Bayer has launched an offensive on the pulmonary arterial hypertension (PAH) market, filing its riociguat drug candidate for approval in the US and EU.

Riociguat is one of five late-stage drug candidates Bayer expects to add up to 5.5 billion euros ($7bn) in peak sales, with the company predicting last year that riociguat itself could carve out a 500 million euro-plus share of the global PAH market.

The drug has been filed on both sides of the Atlantic as a treatment for patients with PAH as well as a related condition known as inoperable chronic thromboembolic pulmonary hypertension (CTEPH).
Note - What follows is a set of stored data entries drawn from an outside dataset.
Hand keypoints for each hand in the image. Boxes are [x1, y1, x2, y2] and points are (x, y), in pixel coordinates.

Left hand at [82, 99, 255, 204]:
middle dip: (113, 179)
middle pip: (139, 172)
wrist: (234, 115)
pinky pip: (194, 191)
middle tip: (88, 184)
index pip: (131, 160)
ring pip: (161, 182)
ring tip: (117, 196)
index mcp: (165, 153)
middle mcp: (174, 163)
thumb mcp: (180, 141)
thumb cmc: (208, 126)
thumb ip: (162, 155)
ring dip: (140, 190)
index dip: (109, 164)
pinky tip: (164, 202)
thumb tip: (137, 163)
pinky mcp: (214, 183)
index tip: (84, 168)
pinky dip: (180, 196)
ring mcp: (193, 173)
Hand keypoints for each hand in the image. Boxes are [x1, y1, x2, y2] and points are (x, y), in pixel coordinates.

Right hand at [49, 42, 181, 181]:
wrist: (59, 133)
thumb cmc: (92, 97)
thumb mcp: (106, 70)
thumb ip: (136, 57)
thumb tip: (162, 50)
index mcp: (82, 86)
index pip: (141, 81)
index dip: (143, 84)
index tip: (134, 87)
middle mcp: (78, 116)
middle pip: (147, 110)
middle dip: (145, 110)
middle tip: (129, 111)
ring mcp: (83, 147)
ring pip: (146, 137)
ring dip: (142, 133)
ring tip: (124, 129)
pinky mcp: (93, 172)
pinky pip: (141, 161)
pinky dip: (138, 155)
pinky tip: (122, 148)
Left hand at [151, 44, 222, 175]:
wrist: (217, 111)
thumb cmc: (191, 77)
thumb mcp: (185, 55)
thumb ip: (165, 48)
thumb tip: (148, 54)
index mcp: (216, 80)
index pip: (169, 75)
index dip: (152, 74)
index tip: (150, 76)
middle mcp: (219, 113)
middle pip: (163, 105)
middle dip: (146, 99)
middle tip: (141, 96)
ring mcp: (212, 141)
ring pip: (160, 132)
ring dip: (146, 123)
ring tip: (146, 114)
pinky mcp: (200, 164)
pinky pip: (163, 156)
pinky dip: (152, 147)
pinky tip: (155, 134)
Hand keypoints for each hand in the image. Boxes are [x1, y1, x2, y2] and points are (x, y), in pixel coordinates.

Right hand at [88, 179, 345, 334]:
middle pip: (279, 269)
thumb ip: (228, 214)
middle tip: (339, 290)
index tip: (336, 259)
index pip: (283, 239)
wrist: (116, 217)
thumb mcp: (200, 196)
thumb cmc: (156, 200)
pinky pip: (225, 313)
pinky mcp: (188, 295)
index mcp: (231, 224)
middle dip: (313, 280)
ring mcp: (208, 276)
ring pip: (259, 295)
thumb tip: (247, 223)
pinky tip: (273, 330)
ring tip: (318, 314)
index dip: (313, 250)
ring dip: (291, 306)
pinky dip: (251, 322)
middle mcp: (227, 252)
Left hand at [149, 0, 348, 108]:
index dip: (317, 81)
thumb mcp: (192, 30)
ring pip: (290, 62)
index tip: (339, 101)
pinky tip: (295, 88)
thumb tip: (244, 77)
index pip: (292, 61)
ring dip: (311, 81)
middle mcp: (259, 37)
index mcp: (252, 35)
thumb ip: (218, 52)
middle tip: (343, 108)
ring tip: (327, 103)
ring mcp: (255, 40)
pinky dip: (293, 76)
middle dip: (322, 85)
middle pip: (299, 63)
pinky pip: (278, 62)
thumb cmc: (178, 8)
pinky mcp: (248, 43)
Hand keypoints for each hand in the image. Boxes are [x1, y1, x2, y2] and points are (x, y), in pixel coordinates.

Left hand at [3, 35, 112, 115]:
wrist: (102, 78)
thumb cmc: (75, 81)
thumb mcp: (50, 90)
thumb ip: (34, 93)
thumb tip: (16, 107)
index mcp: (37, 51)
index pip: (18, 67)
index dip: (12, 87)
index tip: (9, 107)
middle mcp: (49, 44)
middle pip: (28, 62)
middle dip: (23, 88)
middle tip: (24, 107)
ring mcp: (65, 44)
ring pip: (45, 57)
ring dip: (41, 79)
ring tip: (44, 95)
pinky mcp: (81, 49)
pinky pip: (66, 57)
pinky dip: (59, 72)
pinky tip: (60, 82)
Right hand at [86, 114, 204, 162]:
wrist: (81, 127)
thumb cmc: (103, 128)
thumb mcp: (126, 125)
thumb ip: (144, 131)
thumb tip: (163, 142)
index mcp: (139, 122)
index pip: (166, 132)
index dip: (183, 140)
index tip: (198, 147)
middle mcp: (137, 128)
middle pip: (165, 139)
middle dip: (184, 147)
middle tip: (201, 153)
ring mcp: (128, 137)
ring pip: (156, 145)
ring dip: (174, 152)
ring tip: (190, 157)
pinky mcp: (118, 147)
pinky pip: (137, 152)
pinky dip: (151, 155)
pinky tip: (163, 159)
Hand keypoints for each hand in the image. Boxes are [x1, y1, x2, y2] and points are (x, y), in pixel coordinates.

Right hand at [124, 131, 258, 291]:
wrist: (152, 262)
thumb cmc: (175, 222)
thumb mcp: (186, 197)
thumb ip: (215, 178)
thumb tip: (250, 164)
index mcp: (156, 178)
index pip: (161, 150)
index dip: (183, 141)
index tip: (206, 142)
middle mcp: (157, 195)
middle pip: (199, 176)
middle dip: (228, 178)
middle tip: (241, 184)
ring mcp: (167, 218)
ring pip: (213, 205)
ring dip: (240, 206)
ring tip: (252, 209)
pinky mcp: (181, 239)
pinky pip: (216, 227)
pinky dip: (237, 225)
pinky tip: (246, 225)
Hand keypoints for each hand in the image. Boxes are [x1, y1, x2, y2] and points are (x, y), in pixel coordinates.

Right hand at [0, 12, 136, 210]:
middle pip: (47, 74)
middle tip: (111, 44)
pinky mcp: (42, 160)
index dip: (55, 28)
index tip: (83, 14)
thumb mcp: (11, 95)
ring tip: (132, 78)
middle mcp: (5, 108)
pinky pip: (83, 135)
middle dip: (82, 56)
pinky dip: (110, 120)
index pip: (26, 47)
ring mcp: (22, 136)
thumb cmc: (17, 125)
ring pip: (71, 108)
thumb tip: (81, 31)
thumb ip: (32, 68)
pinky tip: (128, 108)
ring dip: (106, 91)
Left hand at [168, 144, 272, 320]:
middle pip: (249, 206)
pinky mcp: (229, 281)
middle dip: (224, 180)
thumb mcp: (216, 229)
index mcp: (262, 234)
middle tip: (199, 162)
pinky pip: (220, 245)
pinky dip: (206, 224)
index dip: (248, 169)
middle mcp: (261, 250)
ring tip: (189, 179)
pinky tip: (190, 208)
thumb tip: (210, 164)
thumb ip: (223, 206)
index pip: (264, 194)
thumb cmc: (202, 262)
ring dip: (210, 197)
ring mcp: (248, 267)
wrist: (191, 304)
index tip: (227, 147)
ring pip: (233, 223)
If approved riociguat will enter a market dominated by Actelion's endothelin antagonist Tracleer (bosentan) product - which brought in around $1.2 billion in sales in the first nine months of 2012 but is due to lose patent protection in 2015 - and fast-growing rival Letairis/Volibris (ambrisentan) from Gilead Sciences and GlaxoSmithKline.

Gilead reported last week that Letairis sales topped $410 million last year, while GSK said its Volibris brand reached around $215 million. Meanwhile, Actelion's has already filed for approval of Tracleer follow-up Opsumit (macitentan), which is also tipped to be a blockbuster.
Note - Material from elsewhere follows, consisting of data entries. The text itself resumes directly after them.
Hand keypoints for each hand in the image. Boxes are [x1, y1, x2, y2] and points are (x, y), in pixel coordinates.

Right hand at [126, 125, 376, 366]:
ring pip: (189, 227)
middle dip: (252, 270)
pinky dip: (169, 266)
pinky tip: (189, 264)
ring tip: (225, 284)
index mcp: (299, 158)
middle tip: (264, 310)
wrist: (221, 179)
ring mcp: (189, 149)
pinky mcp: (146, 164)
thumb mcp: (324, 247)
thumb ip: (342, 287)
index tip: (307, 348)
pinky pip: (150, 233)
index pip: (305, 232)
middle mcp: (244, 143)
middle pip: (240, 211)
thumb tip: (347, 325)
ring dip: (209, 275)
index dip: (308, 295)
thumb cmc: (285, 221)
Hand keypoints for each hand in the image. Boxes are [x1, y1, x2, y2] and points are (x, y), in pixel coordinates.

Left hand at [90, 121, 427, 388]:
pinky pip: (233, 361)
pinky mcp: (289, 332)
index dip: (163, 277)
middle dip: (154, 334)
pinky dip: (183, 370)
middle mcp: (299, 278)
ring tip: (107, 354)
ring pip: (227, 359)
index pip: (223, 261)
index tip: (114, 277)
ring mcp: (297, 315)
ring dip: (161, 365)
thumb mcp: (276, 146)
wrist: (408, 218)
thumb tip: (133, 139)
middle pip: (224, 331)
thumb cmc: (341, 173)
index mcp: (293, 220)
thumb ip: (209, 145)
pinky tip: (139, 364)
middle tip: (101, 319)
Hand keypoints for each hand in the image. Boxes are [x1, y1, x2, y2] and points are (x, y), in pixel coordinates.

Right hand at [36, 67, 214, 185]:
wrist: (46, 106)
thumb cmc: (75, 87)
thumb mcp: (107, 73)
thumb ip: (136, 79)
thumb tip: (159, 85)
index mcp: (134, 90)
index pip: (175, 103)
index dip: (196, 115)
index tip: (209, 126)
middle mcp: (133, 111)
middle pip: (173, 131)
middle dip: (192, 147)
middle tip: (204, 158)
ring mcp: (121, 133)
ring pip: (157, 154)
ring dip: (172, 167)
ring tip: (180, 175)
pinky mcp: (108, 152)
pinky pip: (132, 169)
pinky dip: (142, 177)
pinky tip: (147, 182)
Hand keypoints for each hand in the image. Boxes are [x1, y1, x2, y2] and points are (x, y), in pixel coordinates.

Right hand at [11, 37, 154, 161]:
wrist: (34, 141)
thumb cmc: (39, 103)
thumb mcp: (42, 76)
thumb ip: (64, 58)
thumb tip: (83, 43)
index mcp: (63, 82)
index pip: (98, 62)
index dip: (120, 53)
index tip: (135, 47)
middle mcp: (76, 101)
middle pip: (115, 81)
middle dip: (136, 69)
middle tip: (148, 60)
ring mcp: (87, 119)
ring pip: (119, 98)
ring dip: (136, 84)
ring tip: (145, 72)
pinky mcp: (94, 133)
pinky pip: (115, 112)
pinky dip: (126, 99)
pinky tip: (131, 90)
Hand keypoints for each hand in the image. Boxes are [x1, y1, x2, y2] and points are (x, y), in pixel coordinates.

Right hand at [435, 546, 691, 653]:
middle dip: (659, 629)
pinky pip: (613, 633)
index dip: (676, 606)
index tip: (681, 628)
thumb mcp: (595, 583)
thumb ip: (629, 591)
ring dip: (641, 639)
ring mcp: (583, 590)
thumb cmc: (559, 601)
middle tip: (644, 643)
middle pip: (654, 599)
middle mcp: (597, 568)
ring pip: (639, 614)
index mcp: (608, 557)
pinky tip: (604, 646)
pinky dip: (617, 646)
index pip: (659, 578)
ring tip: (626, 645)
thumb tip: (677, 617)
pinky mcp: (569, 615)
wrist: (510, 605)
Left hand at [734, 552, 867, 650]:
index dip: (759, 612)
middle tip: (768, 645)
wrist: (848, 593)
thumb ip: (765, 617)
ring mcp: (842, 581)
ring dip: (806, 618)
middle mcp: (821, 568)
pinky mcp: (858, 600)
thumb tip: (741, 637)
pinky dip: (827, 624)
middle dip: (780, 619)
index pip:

Riociguat would be the first drug belonging to the sGC (soluble guanylate cyclase) class to reach the market, and Bayer maintains it has a competitive profile that should allow it to take on the dominance of the endothelin antagonists.

In the PATENT-1 trial, Bayer's drug met its primary objective of improving the six-minute walk distance (6MWD) in PAH patients compared to placebo, improving the average distance covered by 36 metres after 12 weeks' treatment.
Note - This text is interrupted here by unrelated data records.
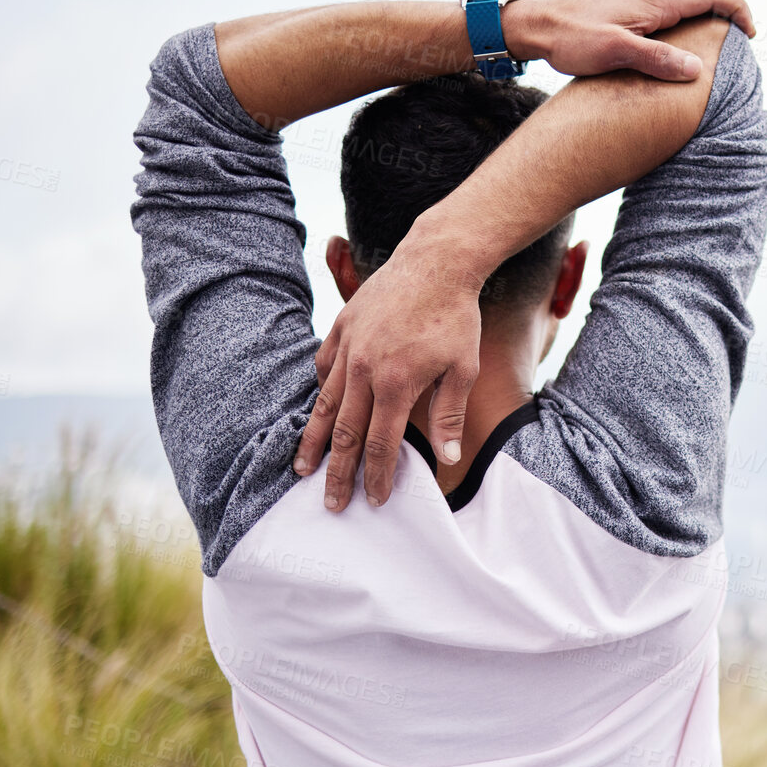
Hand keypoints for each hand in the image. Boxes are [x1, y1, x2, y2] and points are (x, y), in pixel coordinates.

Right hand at [294, 220, 484, 510]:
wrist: (436, 262)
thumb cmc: (457, 318)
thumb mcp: (464, 369)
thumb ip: (450, 416)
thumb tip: (449, 460)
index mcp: (396, 384)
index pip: (380, 444)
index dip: (377, 475)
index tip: (374, 500)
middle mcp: (364, 369)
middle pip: (345, 433)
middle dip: (338, 473)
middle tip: (331, 503)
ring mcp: (348, 347)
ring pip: (325, 403)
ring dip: (315, 440)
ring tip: (303, 468)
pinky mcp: (341, 326)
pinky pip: (324, 367)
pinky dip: (320, 391)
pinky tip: (319, 410)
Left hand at [502, 0, 754, 80]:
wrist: (535, 24)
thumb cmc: (571, 37)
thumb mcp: (615, 52)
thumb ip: (657, 59)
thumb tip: (697, 69)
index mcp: (656, 1)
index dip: (739, 10)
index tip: (751, 35)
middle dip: (732, 3)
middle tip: (744, 31)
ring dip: (713, 7)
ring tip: (721, 36)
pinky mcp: (629, 7)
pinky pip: (673, 2)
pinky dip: (692, 12)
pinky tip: (684, 38)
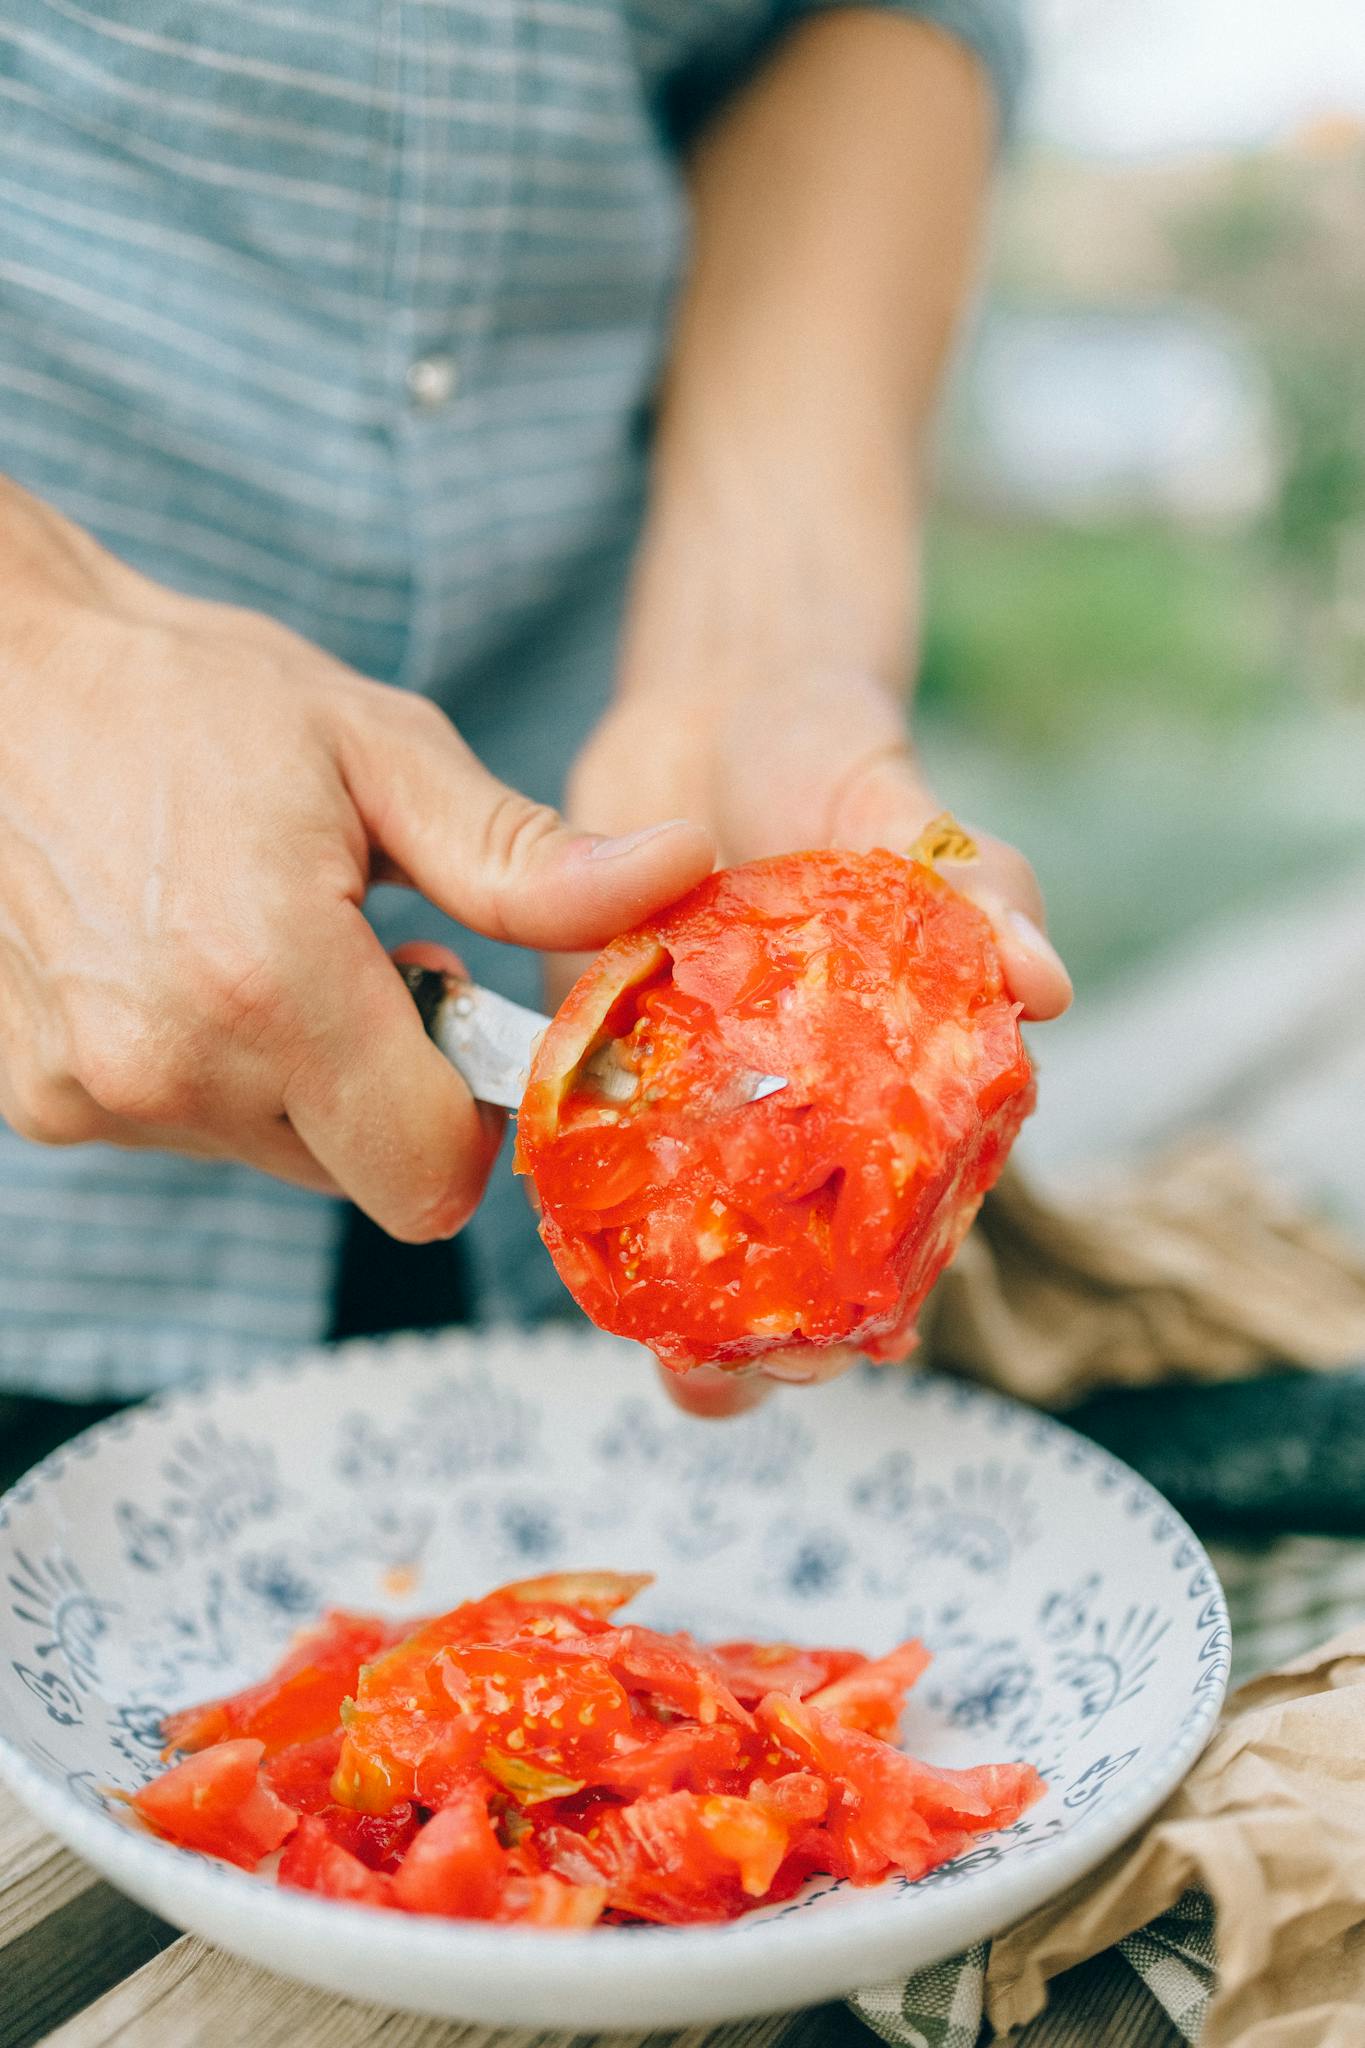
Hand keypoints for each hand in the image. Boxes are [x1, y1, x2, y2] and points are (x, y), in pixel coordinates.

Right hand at [0, 479, 713, 1239]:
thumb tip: (682, 872)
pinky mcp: (44, 1103)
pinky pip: (190, 1130)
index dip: (477, 1115)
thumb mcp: (380, 751)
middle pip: (365, 1175)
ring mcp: (94, 1097)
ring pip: (282, 1155)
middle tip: (369, 957)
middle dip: (399, 1089)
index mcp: (270, 982)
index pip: (431, 1178)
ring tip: (268, 944)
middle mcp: (170, 1067)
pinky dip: (220, 1071)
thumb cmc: (190, 698)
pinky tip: (193, 966)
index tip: (463, 1018)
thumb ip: (526, 856)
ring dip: (309, 1079)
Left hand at [566, 593, 1070, 1417]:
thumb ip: (970, 888)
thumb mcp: (899, 803)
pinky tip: (585, 1256)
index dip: (897, 1284)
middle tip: (733, 1380)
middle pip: (805, 1244)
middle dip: (779, 1331)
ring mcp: (707, 1087)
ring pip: (704, 1224)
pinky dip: (600, 1206)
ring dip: (689, 1305)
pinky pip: (608, 1153)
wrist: (709, 705)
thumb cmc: (834, 753)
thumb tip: (1050, 986)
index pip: (913, 1202)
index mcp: (895, 1061)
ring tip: (672, 1365)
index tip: (872, 1347)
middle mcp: (804, 1094)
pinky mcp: (619, 1061)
Statistically significant improvements were also recorded across a range of secondary endpoints, including pulmonary vascular resistance and time to clinical worsening, while a positive trend was observed on quality of life measures.

A second study called CHEST-1 in CTEPH patients found similar improvements, and to date riociguat is the only drug to have been tested specifically in this form of PAH, which has no approved pharmacological treatment.

"These regulatory submissions for two distinct forms of pulmonary hypertension … fuel our hope to bring this much-needed new treatment option for these serious and potentially fatal diseases to patients and doctors soon," commented Bayer's head of global development Kemal Malik.